[Dataset entries]
-- Opening Marker --
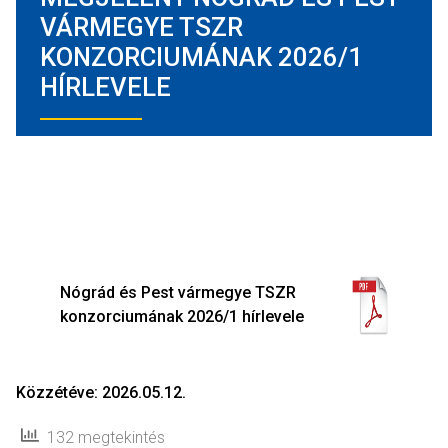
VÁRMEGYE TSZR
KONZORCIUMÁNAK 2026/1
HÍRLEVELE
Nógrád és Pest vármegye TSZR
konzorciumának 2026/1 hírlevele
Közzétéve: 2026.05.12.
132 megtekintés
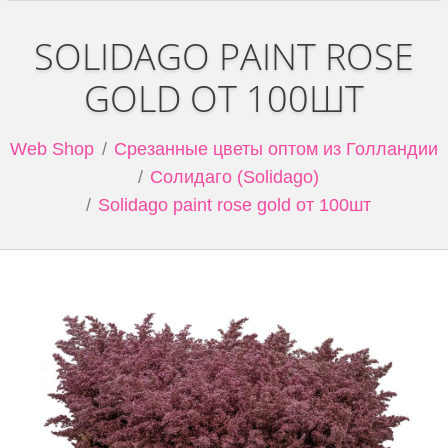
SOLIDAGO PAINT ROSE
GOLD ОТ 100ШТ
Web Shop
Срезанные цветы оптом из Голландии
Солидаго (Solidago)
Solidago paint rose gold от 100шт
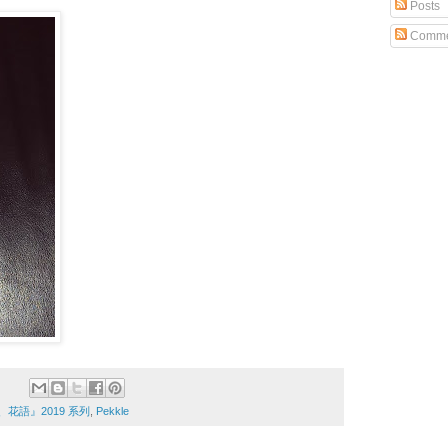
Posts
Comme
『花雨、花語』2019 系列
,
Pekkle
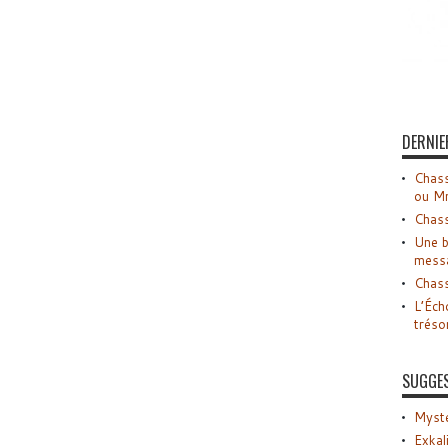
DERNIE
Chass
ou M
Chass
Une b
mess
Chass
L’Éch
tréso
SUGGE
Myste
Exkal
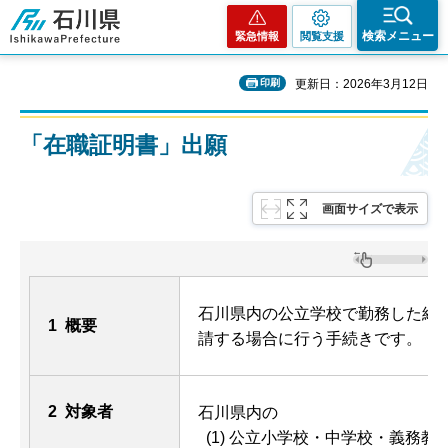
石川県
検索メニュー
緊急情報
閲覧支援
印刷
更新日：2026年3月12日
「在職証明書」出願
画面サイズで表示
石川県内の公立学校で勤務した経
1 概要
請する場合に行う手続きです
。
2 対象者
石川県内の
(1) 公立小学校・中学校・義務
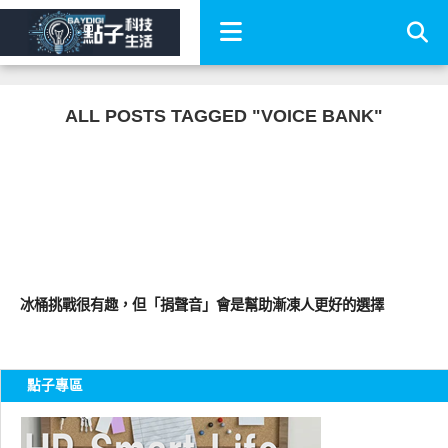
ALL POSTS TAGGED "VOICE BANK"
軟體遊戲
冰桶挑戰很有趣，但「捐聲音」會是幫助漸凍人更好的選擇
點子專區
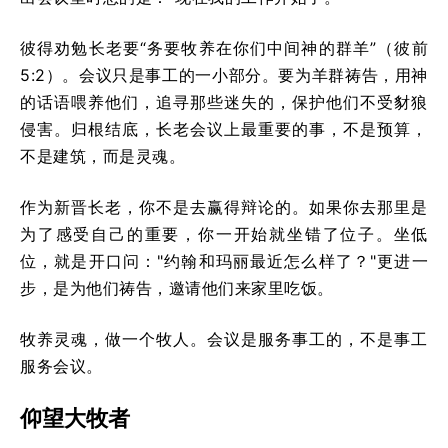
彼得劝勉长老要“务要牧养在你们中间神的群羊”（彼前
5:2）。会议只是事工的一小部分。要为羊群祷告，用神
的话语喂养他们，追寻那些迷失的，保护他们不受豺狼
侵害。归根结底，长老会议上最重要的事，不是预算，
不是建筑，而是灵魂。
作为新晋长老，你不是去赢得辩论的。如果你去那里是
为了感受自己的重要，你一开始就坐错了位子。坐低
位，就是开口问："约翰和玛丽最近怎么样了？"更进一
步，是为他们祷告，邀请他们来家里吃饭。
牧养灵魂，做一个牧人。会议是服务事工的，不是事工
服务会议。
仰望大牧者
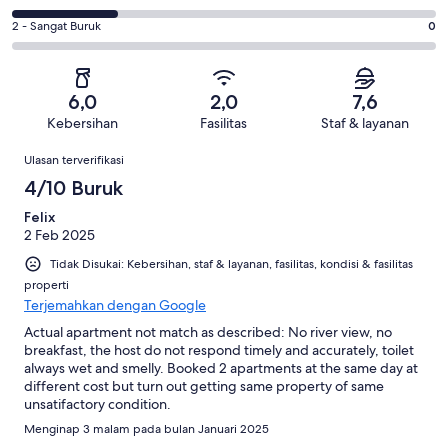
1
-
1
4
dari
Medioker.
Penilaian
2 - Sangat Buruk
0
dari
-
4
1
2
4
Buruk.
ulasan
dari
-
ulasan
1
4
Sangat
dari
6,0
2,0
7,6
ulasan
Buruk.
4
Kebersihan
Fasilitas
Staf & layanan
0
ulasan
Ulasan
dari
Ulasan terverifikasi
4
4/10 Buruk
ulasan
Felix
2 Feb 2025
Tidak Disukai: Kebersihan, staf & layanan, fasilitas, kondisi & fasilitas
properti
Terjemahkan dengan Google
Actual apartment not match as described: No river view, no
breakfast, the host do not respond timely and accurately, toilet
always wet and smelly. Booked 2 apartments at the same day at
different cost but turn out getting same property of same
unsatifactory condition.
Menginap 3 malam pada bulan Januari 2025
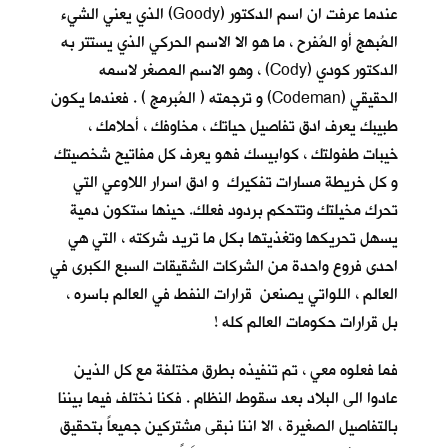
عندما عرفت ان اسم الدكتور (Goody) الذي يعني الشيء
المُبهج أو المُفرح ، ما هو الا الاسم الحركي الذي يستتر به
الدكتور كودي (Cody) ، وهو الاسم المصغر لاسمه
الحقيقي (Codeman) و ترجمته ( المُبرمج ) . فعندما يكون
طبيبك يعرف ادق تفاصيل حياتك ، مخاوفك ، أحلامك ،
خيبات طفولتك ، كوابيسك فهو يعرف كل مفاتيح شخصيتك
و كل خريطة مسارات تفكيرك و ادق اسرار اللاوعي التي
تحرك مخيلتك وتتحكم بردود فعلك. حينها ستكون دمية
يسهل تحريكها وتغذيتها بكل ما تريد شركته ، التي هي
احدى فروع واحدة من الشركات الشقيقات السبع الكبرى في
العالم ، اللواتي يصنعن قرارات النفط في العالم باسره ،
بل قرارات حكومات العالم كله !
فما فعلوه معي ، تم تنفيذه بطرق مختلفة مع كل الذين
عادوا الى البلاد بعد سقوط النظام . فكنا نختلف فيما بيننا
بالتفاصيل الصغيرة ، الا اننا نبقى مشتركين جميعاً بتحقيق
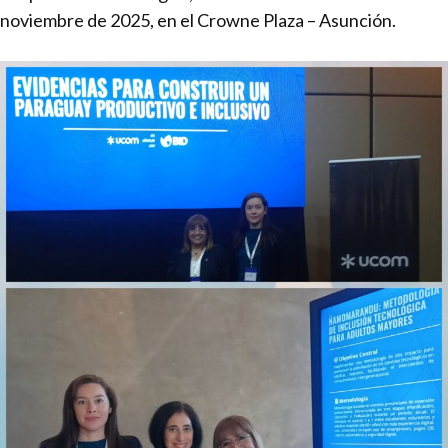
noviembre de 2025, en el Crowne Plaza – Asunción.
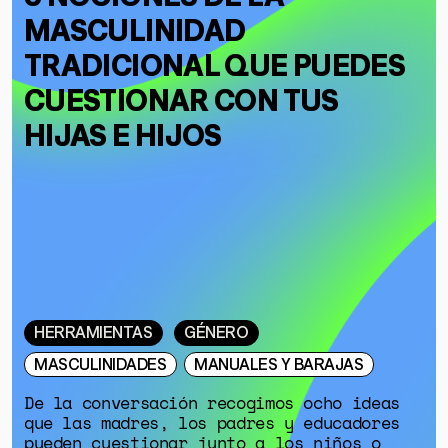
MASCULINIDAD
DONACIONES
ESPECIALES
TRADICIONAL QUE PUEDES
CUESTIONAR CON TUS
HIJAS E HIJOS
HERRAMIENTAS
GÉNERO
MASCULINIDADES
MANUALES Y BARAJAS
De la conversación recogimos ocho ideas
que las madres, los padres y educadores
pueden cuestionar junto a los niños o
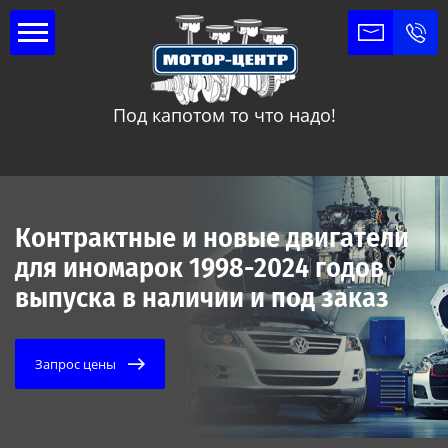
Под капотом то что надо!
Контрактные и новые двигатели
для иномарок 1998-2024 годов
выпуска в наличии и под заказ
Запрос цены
-- Closing Marker --
-- Opening Marker --
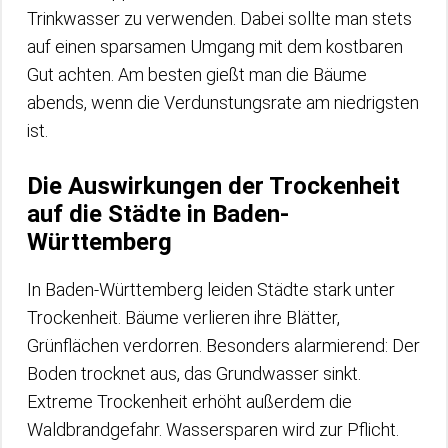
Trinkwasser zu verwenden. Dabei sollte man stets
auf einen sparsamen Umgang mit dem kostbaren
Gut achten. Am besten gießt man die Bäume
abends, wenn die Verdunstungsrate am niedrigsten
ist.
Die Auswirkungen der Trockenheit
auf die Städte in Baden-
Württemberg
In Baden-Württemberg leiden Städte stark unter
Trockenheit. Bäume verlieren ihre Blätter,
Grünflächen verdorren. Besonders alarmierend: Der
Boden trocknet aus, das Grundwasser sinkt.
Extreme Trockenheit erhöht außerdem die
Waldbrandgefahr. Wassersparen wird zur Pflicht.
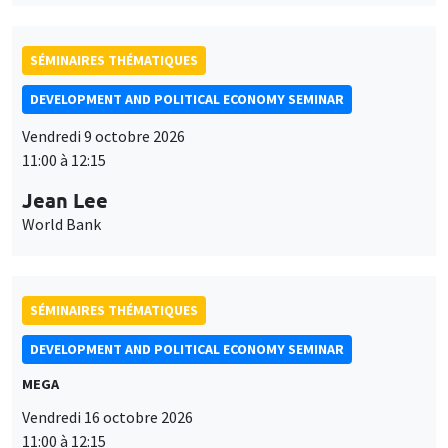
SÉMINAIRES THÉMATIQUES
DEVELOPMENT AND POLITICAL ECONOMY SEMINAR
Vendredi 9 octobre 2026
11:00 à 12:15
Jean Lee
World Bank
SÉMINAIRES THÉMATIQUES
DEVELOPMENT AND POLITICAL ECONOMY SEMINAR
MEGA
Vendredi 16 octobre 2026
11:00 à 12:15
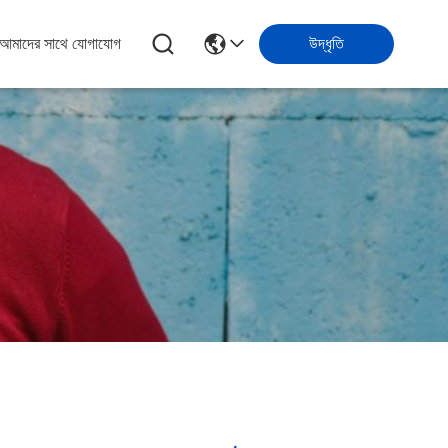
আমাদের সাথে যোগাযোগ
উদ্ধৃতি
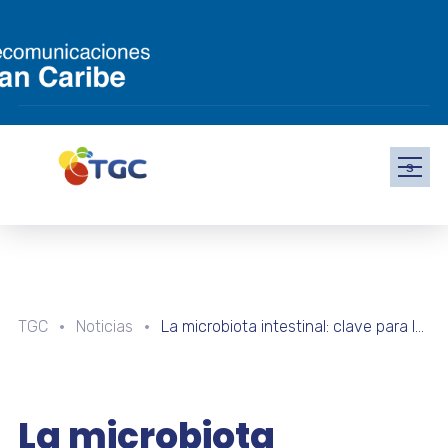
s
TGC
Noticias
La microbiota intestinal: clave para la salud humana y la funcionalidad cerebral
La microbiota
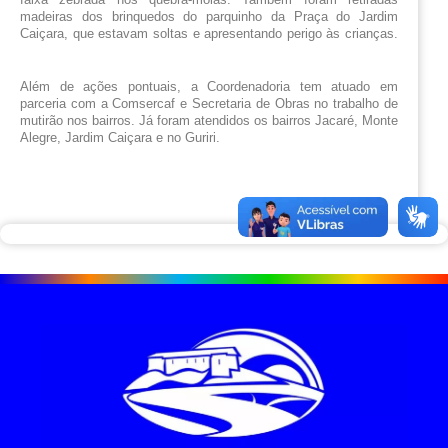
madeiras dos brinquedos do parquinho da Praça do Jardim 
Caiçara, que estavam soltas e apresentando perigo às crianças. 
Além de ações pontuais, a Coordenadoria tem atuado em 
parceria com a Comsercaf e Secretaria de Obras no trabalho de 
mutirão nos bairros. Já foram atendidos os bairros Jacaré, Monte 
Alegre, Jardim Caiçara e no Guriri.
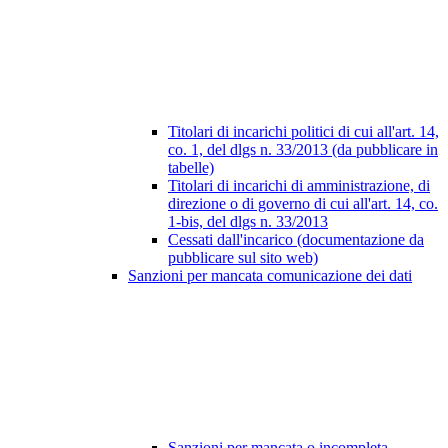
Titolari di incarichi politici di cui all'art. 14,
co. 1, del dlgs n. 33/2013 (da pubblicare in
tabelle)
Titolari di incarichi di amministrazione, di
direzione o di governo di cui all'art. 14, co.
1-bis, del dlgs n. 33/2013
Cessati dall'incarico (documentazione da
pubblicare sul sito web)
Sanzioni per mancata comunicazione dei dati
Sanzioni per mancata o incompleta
-- Closing Marker --
**Work to complete:** Using the records above, state how many lines contain "الاسم"; a single number is the whole answer.

**Response below:** 2